Tandis que Chang’e-5 se posait sur la Lune, la chaîne de télévision chinoise CGTN publiait un reportage et un clip vidéo sur le potentiel que représentent les énormes quantités d’hélium 3 se trouvant dans le sol lunaire, en vue du développement sur Terre. Très peu présent sur notre planète, l’hélium 3 extrait sur la Lune pourrait être utilisé pour la fusion thermonucléaire, avec le grand avantage, comme le souligne dans le reportage Gerald Kulcinski, professeur émérite d’ingénierie nucléaire à l’université du Wisconsin, de fournir une source d’énergie nucléaire sans déchets « pendant des centaines de milliers d’années »  !

Gérer le problème ou s’attaquer aux causes ?

Face à la propagande anti-chinoise entretenue nuit et jour par la machine médiatique, il est bon de rappeler une vérité aussi évidente que le nez au milieu de la figure : la Chine, et l’Asie orientale en général, ont réussi à pratiquement éliminer l’épidémie de Covid-19, là où l’Europe, qui s’est contenté de la « gérer », a lamentablement échouée.

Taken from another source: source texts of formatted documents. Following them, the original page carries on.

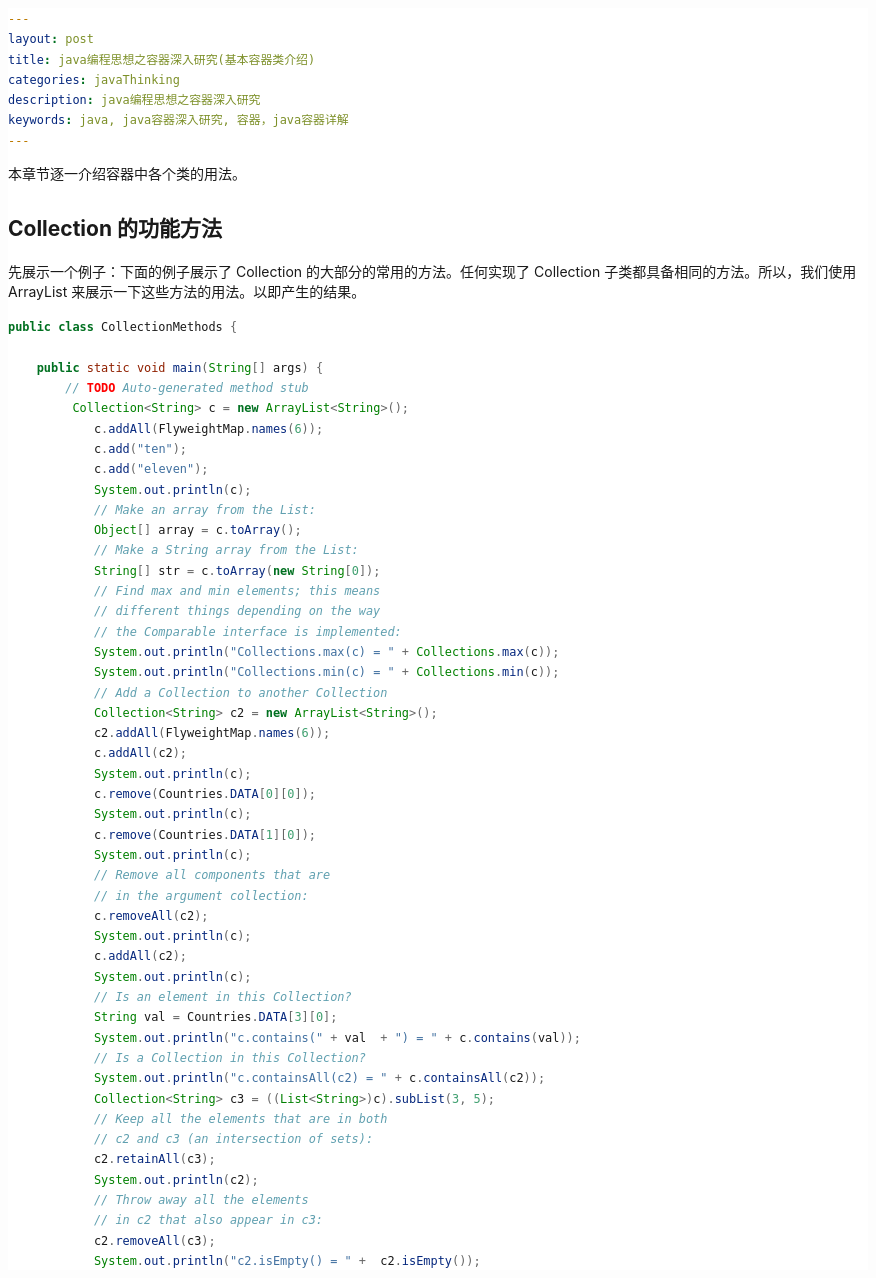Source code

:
 ```yaml
---
layout: post
title: java编程思想之容器深入研究(基本容器类介绍)
categories: javaThinking
description: java编程思想之容器深入研究
keywords: java, java容器深入研究, 容器，java容器详解
---
```


本章节逐一介绍容器中各个类的用法。

## Collection 的功能方法
先展示一个例子：下面的例子展示了 Collection 的大部分的常用的方法。任何实现了 Collection 子类都具备相同的方法。所以，我们使用 ArrayList 来展示一下这些方法的用法。以即产生的结果。
```java
public class CollectionMethods {

	public static void main(String[] args) {
		// TODO Auto-generated method stub
		 Collection<String> c = new ArrayList<String>();
		    c.addAll(FlyweightMap.names(6));
		    c.add("ten");
		    c.add("eleven");
		    System.out.println(c);
		    // Make an array from the List:
		    Object[] array = c.toArray();
		    // Make a String array from the List:
		    String[] str = c.toArray(new String[0]);
		    // Find max and min elements; this means
		    // different things depending on the way
		    // the Comparable interface is implemented:
		    System.out.println("Collections.max(c) = " + Collections.max(c));
		    System.out.println("Collections.min(c) = " + Collections.min(c));
		    // Add a Collection to another Collection
		    Collection<String> c2 = new ArrayList<String>();
		    c2.addAll(FlyweightMap.names(6));
		    c.addAll(c2);
		    System.out.println(c);
		    c.remove(Countries.DATA[0][0]);
		    System.out.println(c);
		    c.remove(Countries.DATA[1][0]);
		    System.out.println(c);
		    // Remove all components that are
		    // in the argument collection:
		    c.removeAll(c2);
		    System.out.println(c);
		    c.addAll(c2);
		    System.out.println(c);
		    // Is an element in this Collection?
		    String val = Countries.DATA[3][0];
		    System.out.println("c.contains(" + val  + ") = " + c.contains(val));
		    // Is a Collection in this Collection?
		    System.out.println("c.containsAll(c2) = " + c.containsAll(c2));
		    Collection<String> c3 = ((List<String>)c).subList(3, 5);
		    // Keep all the elements that are in both
		    // c2 and c3 (an intersection of sets):
		    c2.retainAll(c3);
		    System.out.println(c2);
		    // Throw away all the elements
		    // in c2 that also appear in c3:
		    c2.removeAll(c3);
		    System.out.println("c2.isEmpty() = " +  c2.isEmpty());
```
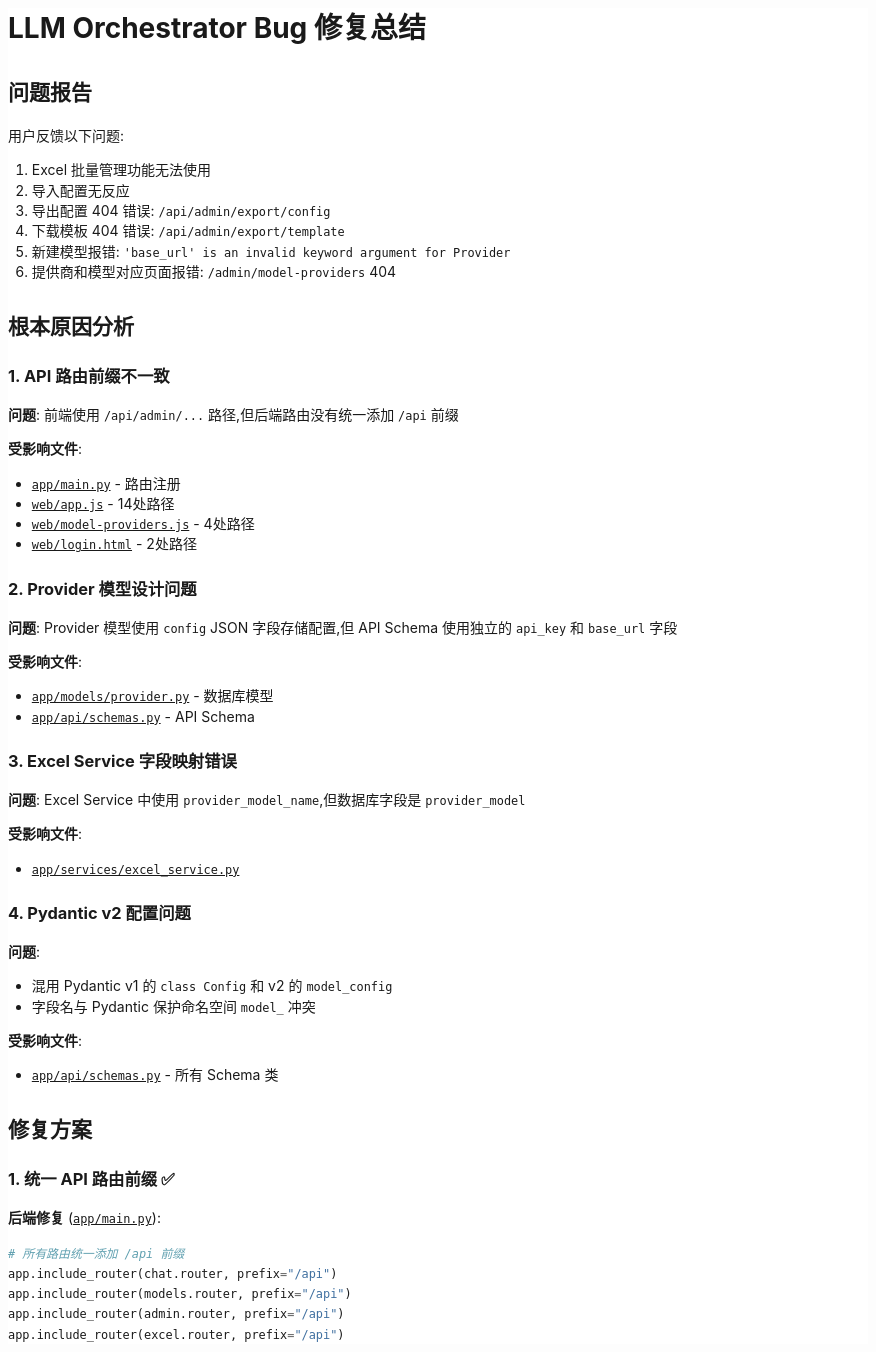 # LLM Orchestrator Bug 修复总结

## 问题报告
用户反馈以下问题:
1. Excel 批量管理功能无法使用
2. 导入配置无反应
3. 导出配置 404 错误: `/api/admin/export/config`
4. 下载模板 404 错误: `/api/admin/export/template`
5. 新建模型报错: `'base_url' is an invalid keyword argument for Provider`
6. 提供商和模型对应页面报错: `/admin/model-providers` 404

## 根本原因分析

### 1. API 路由前缀不一致
**问题**: 前端使用 `/api/admin/...` 路径,但后端路由没有统一添加 `/api` 前缀

**受影响文件**:
- [`app/main.py`](llm-orchestrator-py/app/main.py:93-96) - 路由注册
- [`web/app.js`](llm-orchestrator-py/web/app.js) - 14处路径
- [`web/model-providers.js`](llm-orchestrator-py/web/model-providers.js:90,109,304,339) - 4处路径
- [`web/login.html`](llm-orchestrator-py/web/login.html:200,237) - 2处路径

### 2. Provider 模型设计问题
**问题**: Provider 模型使用 `config` JSON 字段存储配置,但 API Schema 使用独立的 `api_key` 和 `base_url` 字段

**受影响文件**:
- [`app/models/provider.py`](llm-orchestrator-py/app/models/provider.py:18-30) - 数据库模型
- [`app/api/schemas.py`](llm-orchestrator-py/app/api/schemas.py) - API Schema

### 3. Excel Service 字段映射错误
**问题**: Excel Service 中使用 `provider_model_name`,但数据库字段是 `provider_model`

**受影响文件**:
- [`app/services/excel_service.py`](llm-orchestrator-py/app/services/excel_service.py:201,509,522)

### 4. Pydantic v2 配置问题
**问题**: 
- 混用 Pydantic v1 的 `class Config` 和 v2 的 `model_config`
- 字段名与 Pydantic 保护命名空间 `model_` 冲突

**受影响文件**:
- [`app/api/schemas.py`](llm-orchestrator-py/app/api/schemas.py) - 所有 Schema 类

## 修复方案

### 1. 统一 API 路由前缀 ✅

**后端修复** ([`app/main.py`](llm-orchestrator-py/app/main.py:93-96)):
```python
# 所有路由统一添加 /api 前缀
app.include_router(chat.router, prefix="/api")
app.include_router(models.router, prefix="/api")
app.include_router(admin.router, prefix="/api")
app.include_router(excel.router, prefix="/api")
```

Et la différence est frappante : la coronavirus a causé moins de 5000 morts en Chine, soit 0,0035 % de sa population ; le Vietnam, avec une population de 90 millions, ne compte que 35 morts ; tandis que la France, avec ses 67 millions d’habitants, en compte plus de 40 000...

Incapables de prendre des mesures strictes dès le début de l’épidémie, les gouvernements européens n’ont décidé d’agir que lorsque la vague des malades a déferlé dans les services de réanimation des hôpitaux — c’est-à-dire trop tard. Et la suite n’a fait que confirmer cette impuissance, et a mis en lumière les errements d’une mentalité – qui domine les élites occidentales – où l’on se contente de gérer l’existant plutôt que de résoudre les problèmes en remontant aux causes. Le problème est profond et culturel, car il touche la foi en la raison humaine elle-même, en la science et donc en l’humanité.

En menant simultanément l’effort pour éradiquer la pauvreté et pour devenir une puissance économique, technologique et scientifique, la Chine nous renvoie le miroir de ce que nous avons su accomplir quand nous avions notre destin économique en main – en particulier dans la France des Trente glorieuses. A l’instar de De Gaulle, pour Xi Jinping, réaliser le grand rêve chinois exige « une grande querelle ». Et, comme l’avait affirmé le président chinois en 2017 : « toute ligne de pensée ou de conduite cantonnée à la satisfaction de ses plaisirs, à l’inaction, à la paresse et à l’évitement des difficultés est tout simplement inacceptable ».

Il est donc temps de regarder ce miroir droit dans les yeux.